AIM: Collect and copy each line of the records that contains the string "hide". Case counts.

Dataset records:
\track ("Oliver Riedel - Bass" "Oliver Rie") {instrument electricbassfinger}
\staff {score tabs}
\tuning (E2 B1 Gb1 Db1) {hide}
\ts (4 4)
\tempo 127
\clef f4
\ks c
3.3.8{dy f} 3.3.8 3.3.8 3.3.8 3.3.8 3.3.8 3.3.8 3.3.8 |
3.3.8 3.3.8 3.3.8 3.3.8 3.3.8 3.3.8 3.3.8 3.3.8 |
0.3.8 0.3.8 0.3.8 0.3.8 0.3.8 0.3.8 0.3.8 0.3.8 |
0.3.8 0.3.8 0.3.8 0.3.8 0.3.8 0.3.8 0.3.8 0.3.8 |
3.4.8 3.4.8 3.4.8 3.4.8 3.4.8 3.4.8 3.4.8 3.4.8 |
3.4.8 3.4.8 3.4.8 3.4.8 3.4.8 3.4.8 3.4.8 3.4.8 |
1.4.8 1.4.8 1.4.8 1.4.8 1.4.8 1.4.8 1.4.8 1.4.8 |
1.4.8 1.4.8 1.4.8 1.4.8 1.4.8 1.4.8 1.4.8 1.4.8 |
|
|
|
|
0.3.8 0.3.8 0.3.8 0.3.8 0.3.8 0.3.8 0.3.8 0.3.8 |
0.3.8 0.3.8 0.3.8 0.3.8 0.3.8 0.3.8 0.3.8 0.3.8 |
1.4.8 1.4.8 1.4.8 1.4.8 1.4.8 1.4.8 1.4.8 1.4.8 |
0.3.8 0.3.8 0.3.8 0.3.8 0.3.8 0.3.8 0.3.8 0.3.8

==

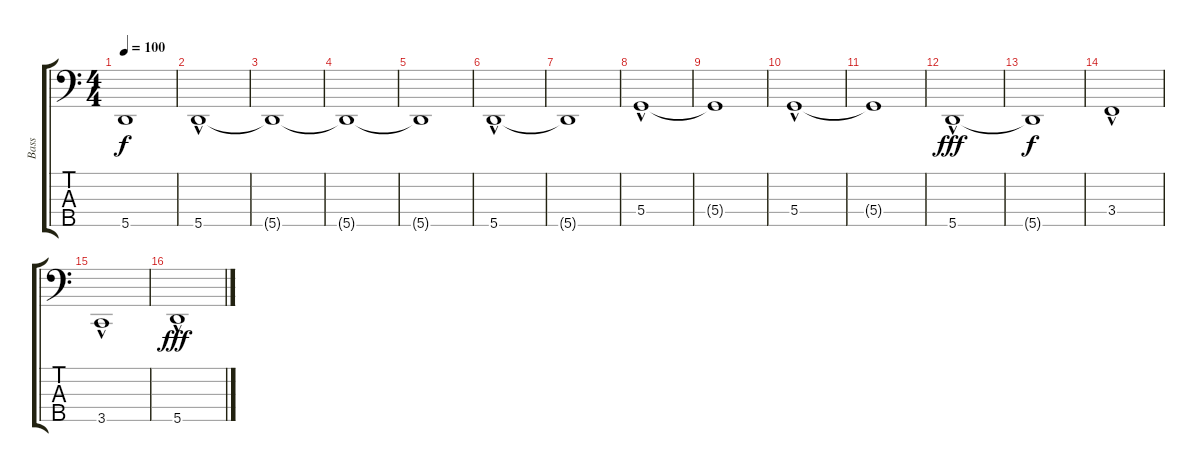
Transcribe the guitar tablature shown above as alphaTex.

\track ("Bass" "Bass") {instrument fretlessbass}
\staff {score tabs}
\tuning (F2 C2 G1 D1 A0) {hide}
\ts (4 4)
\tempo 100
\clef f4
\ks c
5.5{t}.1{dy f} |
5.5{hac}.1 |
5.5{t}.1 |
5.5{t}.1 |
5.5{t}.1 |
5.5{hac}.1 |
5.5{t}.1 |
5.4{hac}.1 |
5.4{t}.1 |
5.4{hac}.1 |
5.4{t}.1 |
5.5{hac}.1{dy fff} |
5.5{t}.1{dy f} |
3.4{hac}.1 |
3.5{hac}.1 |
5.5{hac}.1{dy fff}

FINISHED TASK:
\tuning (E2 B1 Gb1 Db1) {hide}
\tuning (F2 C2 G1 D1 A0) {hide}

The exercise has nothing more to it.